The Caliphate became the dominant naval power in the Mediterranean Sea from the 7th to 13th centuries, during what is known as the Islamic Golden Age. One of the most significant inventions in medieval naval warfare was the torpedo, invented in Syria by the Arab inventor Hasan al-Rammah in 1275. His torpedo ran on water with a rocket system filled with explosive gunpowder materials and had three firing points. It was an effective weapon against ships.

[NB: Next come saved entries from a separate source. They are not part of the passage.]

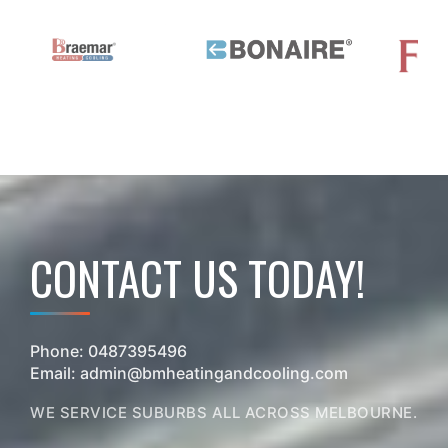
CONTACT US TODAY!
Phone:
0487395496
Email:
admin@bmheatingandcooling.com
WE SERVICE SUBURBS ALL ACROSS MELBOURNE.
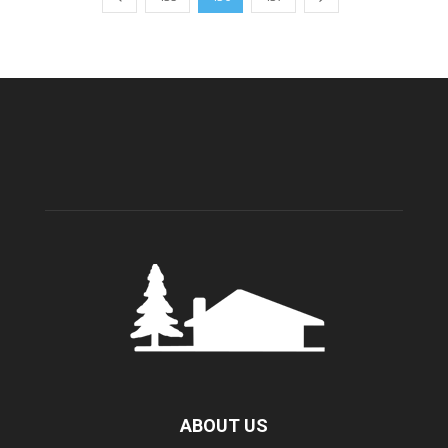
ABOUT US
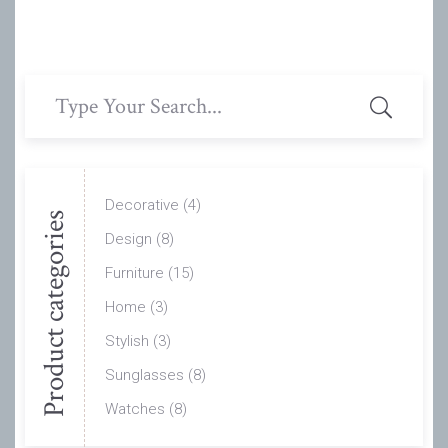
Search
for:
Decorative
(4)
Product categories
Design
(8)
Furniture
(15)
Home
(3)
Stylish
(3)
Sunglasses
(8)
Watches
(8)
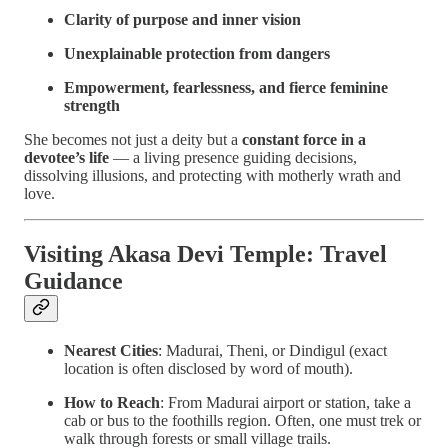
Clarity of purpose and inner vision
Unexplainable protection from dangers
Empowerment, fearlessness, and fierce feminine
strength
She becomes not just a deity but a
constant force in a
devotee’s life
— a living presence guiding decisions,
dissolving illusions, and protecting with motherly wrath and
love.
Visiting Akasa Devi Temple: Travel
Guidance
Nearest Cities
: Madurai, Theni, or Dindigul (exact
location is often disclosed by word of mouth).
How to Reach
: From Madurai airport or station, take a
cab or bus to the foothills region. Often, one must trek or
walk through forests or small village trails.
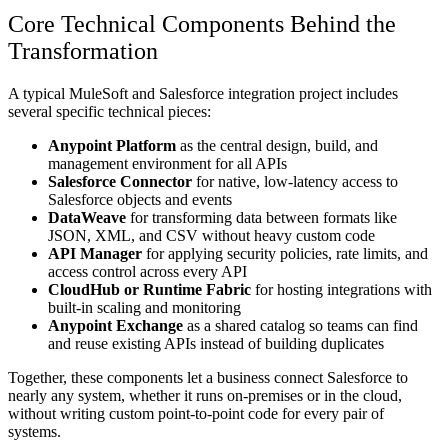
Core Technical Components Behind the
Transformation
A typical MuleSoft and Salesforce integration project includes
several specific technical pieces:
Anypoint Platform
as the central design, build, and
management environment for all APIs
Salesforce Connector
for native, low-latency access to
Salesforce objects and events
DataWeave
for transforming data between formats like
JSON, XML, and CSV without heavy custom code
API Manager
for applying security policies, rate limits, and
access control across every API
CloudHub or Runtime Fabric
for hosting integrations with
built-in scaling and monitoring
Anypoint Exchange
as a shared catalog so teams can find
and reuse existing APIs instead of building duplicates
Together, these components let a business connect Salesforce to
nearly any system, whether it runs on-premises or in the cloud,
without writing custom point-to-point code for every pair of
systems.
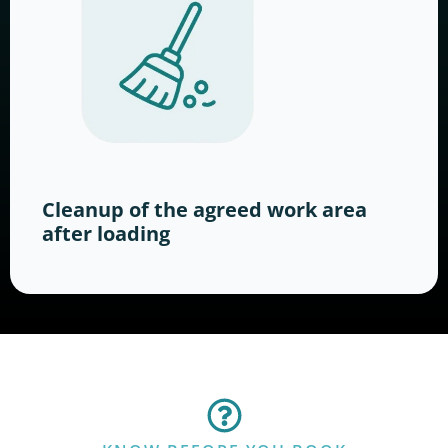
Cleanup of the agreed work area
after loading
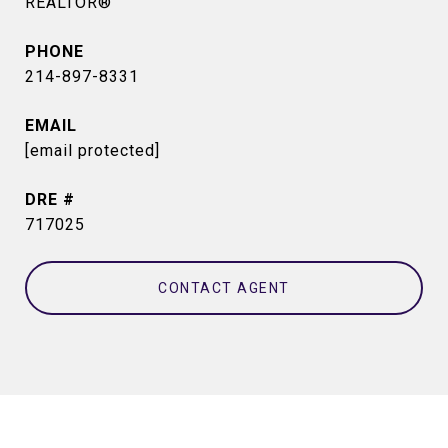
REALTOR®
PHONE
214-897-8331
EMAIL
[email protected]
DRE #
717025
CONTACT AGENT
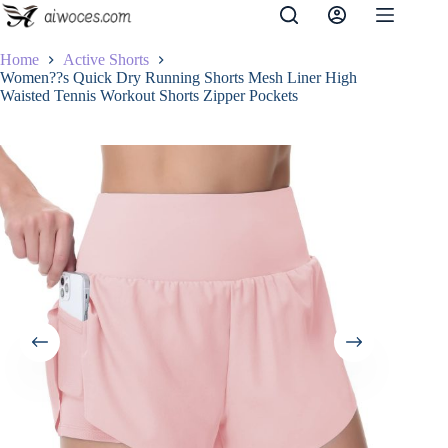
Skip
to
content
Home
Active Shorts
Women??s Quick Dry Running Shorts Mesh Liner High
Waisted Tennis Workout Shorts Zipper Pockets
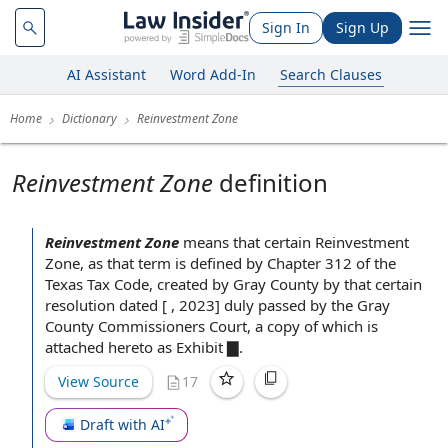
Sign In
Sign Up
AI Assistant
Word Add-In
Search Clauses
Home
Dictionary
Reinvestment Zone
Reinvestment Zone
definition
Reinvestment Zone
means that certain Reinvestment
Zone, as that term is defined by Chapter 312 of the
Texas Tax Code
,
created by
Gray County by that certain
resolution dated [ , 2023] duly passed by the Gray
County
Commissioners Court
,
a copy of
which is
attached hereto as Exhibit
▇.
View Source
17
Draft with AI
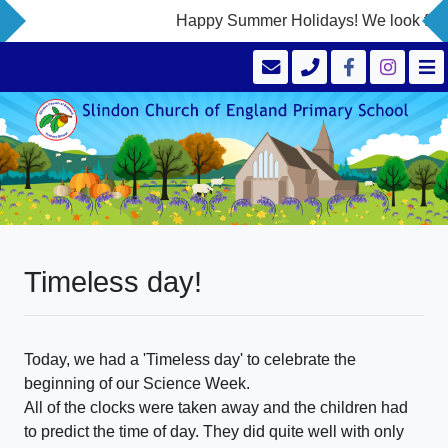
Happy Summer Holidays! We look forwa
Timeless day!
Today, we had a 'Timeless day' to celebrate the
beginning of our Science Week.
All of the clocks were taken away and the children had
to predict the time of day. They did quite well with only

In the 8th century the Vikings appeared, although their usual style was to appear quickly, plunder, and disappear, preferably attacking undefended locations. The Vikings raided places along the coastline of England and France, with the greatest threats being in England. They would raid monasteries for their wealth and lack of formidable defenders. They also utilized rivers and other auxiliary waterways to work their way inland in the eventual invasion of Britain. They wreaked havoc in Northumbria and Mercia and the rest of Anglia before being halted by Wessex. King Alfred the Great of England was able to stay the Viking invasions with a pivotal victory at the Battle of Edington. Alfred defeated Guthrum, establishing the boundaries of Danelaw in an 884 treaty. The effectiveness of Alfred's 'fleet' has been debated; Kenneth Harl has pointed out that as few as eleven ships were sent to combat the Vikings, only two of which were not beaten back or captured.
File:BattleofSluys.jpeg|thumb|The naval battle of Sluys, 1340, from Jean Froissart's Chronicles
The Vikings also fought several sea battles among themselves. This was normally done by binding the ships on each side together, thus essentially fighting a land battle on the sea. However the fact that the losing side could not easily escape meant that battles tended to be hard and bloody. The Battle of Svolder is perhaps the most famous of these battles.
As Muslim power in the Mediterranean began to wane, the Italian trading towns of Genoa, Pisa, and Venice stepped in to seize the opportunity, setting up commercial networks and building navies to protect them. At first the navies fought with the Arabs, but then they found themselves contending with Normans moving into Sicily, and finally with each other. The Genoese and Venetians fought four naval wars, in 1253–1284, 1293–1299,
1350–1355, and 1378–1381. The last ended with a decisive Venetian victory, giving it almost a century to enjoy Mediterranean trade domination before other European countries began expanding into the south and west.
In the north of Europe, the near-continuous conflict between England and France was characterised by raids on coastal towns and ports along the coastlines and the securing of sea lanes to protect troop–carrying transports. The Battle of Dover in 1217, between a French fleet of 80 ships under Eustace the Monk and an English fleet of 40 under Hubert de Burgh, is notable as the first recorded battle using sailing ship tactics. The battle of Arnemuiden, which resulted in a French victory, marked the opening of the Hundred Years War and was the first battle involving artillery. However the battle of Sluys, fought two years later, saw the destruction of the French fleet in a decisive action which allowed the English effective control of the sea lanes and the strategic initiative for much of the war.